A beleza e o drama caminham lado a lado nesse filme, e para isso os atores desempenham um papel fenomenal. Temos belíssimas cenas entre Jojo e a mãe, interpretada pela Scarlett Johansson, mas também temos a cena em que ele vê o corpo dela pendurado após ser enforcado em uma praça. Temos a comicidade do capitão bêbado, interpretado por Sam Rockwell, e o momento em que ele enxota Jojo de presenciar as execuções à queima-roupa, chamando o garoto de judeu para que os americanos o tirassem do recinto. Temos o amigo do garoto, Yorkie, que parece animado para se “alistar”, mas no final quer voltar para casa e receber o afago da mãe (afinal, ele é apenas uma criança). Temos a jovem Elsa, que, apesar de trancafiada em um quarto, ainda sonha em ser uma mulher livre, que vai ao Marrocos, que bebe vinho, que ilude amantes, que dança.

A paleta de cores, a composição das cenas e a trilha sonora do longa foram igualmente exuberantes para o storytelling. Com tons quentes e vibrantes nas cenas de comicidade e alegria, e tons neutros e frios nos momentos dramáticos, as imagens fazem o contraponto ideal para refletir a história. A simetria dos enquadramentos (e um pouco das cores também) me lembrou os filmes do Wes Anderson, o que eu gostei bastante. E a trilha sonora… bem, ela é colocada para ser estranhamente familiar, com músicas que todo mundo conhece cantadas em alemão.
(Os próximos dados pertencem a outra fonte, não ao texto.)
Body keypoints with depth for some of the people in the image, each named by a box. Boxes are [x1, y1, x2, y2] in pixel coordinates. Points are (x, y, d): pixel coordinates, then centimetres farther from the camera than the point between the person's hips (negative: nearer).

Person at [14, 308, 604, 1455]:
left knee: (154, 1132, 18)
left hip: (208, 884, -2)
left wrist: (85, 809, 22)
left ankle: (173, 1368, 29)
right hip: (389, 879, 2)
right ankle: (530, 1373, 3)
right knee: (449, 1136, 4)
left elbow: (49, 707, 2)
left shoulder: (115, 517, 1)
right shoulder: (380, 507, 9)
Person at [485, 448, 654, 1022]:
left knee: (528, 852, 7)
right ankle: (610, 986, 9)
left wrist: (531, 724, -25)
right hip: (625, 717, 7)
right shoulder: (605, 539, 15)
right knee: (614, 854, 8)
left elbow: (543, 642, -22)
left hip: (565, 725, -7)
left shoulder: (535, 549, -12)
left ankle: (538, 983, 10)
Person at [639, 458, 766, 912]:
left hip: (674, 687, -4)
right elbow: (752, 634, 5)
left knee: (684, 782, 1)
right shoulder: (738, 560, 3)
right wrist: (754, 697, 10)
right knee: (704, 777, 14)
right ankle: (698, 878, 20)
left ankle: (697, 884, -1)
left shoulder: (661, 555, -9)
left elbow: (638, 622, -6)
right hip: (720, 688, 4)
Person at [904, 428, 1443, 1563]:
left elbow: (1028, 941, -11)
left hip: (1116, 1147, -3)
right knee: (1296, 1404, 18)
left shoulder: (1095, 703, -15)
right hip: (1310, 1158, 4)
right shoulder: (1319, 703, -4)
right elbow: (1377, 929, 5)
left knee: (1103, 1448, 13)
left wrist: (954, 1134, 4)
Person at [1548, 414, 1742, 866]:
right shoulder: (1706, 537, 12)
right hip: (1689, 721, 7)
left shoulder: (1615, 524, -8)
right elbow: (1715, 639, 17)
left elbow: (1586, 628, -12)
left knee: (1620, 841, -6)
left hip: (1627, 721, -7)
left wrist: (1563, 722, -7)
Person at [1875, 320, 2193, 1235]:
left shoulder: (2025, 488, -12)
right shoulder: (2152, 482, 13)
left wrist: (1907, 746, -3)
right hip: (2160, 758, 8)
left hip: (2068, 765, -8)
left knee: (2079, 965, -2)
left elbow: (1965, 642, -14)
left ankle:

Enfim, o filme me agradou tanto que quase não tenho críticas ruins a respeito dele (as poucas que tenho são mais em relação a picuinhas técnicas). Jojo Rabbit é uma criação autêntica. Ela utiliza um recurso bastante explorado em filmes e na literatura, de modo geral, para inserir leveza em um tema pesado: narrar a história pelo ponto de vista de uma criança. Fazem isso em narrativas como Projeto Flórida, O Quarto de Jack, O Menino do Pijama Listrado, A Noviça Rebelde, As Crônicas de Nárnia, O Sol é Para Todos, David Copperfield, Anne of Green Gables, etc… A jogada é geniosa e bem trabalhada. Enfim, vale a pena assistir e se deleitar na surpresa e na reflexão da beleza dramática do enredo.